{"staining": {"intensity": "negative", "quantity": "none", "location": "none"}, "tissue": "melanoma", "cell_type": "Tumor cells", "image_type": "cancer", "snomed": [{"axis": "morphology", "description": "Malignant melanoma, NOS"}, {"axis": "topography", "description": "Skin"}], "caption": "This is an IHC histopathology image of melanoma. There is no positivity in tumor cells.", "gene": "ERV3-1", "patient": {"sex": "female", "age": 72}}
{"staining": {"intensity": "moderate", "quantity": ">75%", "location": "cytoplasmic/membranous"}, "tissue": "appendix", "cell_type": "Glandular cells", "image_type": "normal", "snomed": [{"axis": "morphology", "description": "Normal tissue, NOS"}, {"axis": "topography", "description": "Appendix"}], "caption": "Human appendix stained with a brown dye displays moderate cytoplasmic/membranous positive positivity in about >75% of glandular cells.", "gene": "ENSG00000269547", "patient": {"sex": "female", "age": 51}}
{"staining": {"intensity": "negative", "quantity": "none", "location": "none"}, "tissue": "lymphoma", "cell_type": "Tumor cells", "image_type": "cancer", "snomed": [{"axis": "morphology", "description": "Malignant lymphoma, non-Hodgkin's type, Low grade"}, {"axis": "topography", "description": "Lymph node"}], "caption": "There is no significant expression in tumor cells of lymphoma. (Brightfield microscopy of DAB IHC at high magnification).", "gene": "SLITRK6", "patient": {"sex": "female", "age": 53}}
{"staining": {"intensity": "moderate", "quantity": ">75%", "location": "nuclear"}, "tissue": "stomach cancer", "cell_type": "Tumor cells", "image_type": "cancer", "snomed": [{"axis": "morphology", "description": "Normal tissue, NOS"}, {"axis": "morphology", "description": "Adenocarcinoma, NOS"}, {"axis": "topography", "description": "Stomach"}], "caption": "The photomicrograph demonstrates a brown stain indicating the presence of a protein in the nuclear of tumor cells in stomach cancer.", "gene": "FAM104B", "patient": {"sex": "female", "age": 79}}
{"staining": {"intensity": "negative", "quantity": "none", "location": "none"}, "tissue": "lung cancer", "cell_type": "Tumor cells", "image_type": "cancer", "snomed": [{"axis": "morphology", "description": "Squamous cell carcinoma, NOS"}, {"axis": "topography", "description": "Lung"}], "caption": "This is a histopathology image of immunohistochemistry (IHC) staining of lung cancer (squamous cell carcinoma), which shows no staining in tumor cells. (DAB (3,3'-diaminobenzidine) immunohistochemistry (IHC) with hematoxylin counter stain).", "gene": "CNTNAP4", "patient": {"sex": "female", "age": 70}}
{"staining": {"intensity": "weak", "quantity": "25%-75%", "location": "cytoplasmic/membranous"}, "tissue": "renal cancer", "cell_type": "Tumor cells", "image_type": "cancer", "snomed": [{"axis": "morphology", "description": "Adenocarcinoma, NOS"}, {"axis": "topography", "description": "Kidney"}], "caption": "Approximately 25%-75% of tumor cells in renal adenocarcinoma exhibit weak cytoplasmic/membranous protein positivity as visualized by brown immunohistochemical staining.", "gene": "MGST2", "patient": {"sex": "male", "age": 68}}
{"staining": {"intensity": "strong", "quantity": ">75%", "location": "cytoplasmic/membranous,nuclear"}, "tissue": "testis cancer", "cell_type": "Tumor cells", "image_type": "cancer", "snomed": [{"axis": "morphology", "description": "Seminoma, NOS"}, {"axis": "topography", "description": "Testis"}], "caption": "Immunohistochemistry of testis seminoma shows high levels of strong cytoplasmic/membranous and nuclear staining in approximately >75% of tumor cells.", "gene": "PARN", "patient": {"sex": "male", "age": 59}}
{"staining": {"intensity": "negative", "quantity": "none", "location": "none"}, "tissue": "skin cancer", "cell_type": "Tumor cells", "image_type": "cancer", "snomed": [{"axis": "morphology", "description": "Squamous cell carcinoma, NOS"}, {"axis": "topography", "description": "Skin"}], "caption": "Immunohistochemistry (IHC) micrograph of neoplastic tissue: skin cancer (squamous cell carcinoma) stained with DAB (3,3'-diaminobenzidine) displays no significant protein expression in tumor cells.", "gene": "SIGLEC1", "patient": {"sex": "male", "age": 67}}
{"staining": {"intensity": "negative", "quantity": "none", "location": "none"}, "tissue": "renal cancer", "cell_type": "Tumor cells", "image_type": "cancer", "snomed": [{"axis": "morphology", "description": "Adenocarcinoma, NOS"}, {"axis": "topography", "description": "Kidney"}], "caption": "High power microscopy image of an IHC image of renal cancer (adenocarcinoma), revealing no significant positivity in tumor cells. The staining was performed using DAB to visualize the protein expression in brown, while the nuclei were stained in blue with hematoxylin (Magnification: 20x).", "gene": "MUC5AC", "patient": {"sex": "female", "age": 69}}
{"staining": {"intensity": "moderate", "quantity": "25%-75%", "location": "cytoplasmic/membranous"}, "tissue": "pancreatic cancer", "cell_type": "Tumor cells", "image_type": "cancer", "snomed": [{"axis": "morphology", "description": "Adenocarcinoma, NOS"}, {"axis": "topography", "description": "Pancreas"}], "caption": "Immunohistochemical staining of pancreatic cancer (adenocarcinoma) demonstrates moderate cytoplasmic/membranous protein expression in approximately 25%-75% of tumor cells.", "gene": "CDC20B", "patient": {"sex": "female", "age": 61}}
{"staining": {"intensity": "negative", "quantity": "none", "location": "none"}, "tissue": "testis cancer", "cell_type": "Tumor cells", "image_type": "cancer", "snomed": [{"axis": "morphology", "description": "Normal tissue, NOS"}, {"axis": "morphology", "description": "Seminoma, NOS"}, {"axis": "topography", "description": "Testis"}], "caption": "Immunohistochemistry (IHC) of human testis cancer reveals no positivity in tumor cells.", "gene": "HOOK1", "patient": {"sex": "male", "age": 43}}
________________
### Task requirements
Your answer must consist solely of the lines above between the line holding "photomicrograph demonstrates a" and the line holding "cells in renal", inclusive, copied exactly.

### Written response
{"staining": {"intensity": "moderate", "quantity": ">75%", "location": "nuclear"}, "tissue": "stomach cancer", "cell_type": "Tumor cells", "image_type": "cancer", "snomed": [{"axis": "morphology", "description": "Normal tissue, NOS"}, {"axis": "morphology", "description": "Adenocarcinoma, NOS"}, {"axis": "topography", "description": "Stomach"}], "caption": "The photomicrograph demonstrates a brown stain indicating the presence of a protein in the nuclear of tumor cells in stomach cancer.", "gene": "FAM104B", "patient": {"sex": "female", "age": 79}}
{"staining": {"intensity": "negative", "quantity": "none", "location": "none"}, "tissue": "lung cancer", "cell_type": "Tumor cells", "image_type": "cancer", "snomed": [{"axis": "morphology", "description": "Squamous cell carcinoma, NOS"}, {"axis": "topography", "description": "Lung"}], "caption": "This is a histopathology image of immunohistochemistry (IHC) staining of lung cancer (squamous cell carcinoma), which shows no staining in tumor cells. (DAB (3,3'-diaminobenzidine) immunohistochemistry (IHC) with hematoxylin counter stain).", "gene": "CNTNAP4", "patient": {"sex": "female", "age": 70}}
{"staining": {"intensity": "weak", "quantity": "25%-75%", "location": "cytoplasmic/membranous"}, "tissue": "renal cancer", "cell_type": "Tumor cells", "image_type": "cancer", "snomed": [{"axis": "morphology", "description": "Adenocarcinoma, NOS"}, {"axis": "topography", "description": "Kidney"}], "caption": "Approximately 25%-75% of tumor cells in renal adenocarcinoma exhibit weak cytoplasmic/membranous protein positivity as visualized by brown immunohistochemical staining.", "gene": "MGST2", "patient": {"sex": "male", "age": 68}}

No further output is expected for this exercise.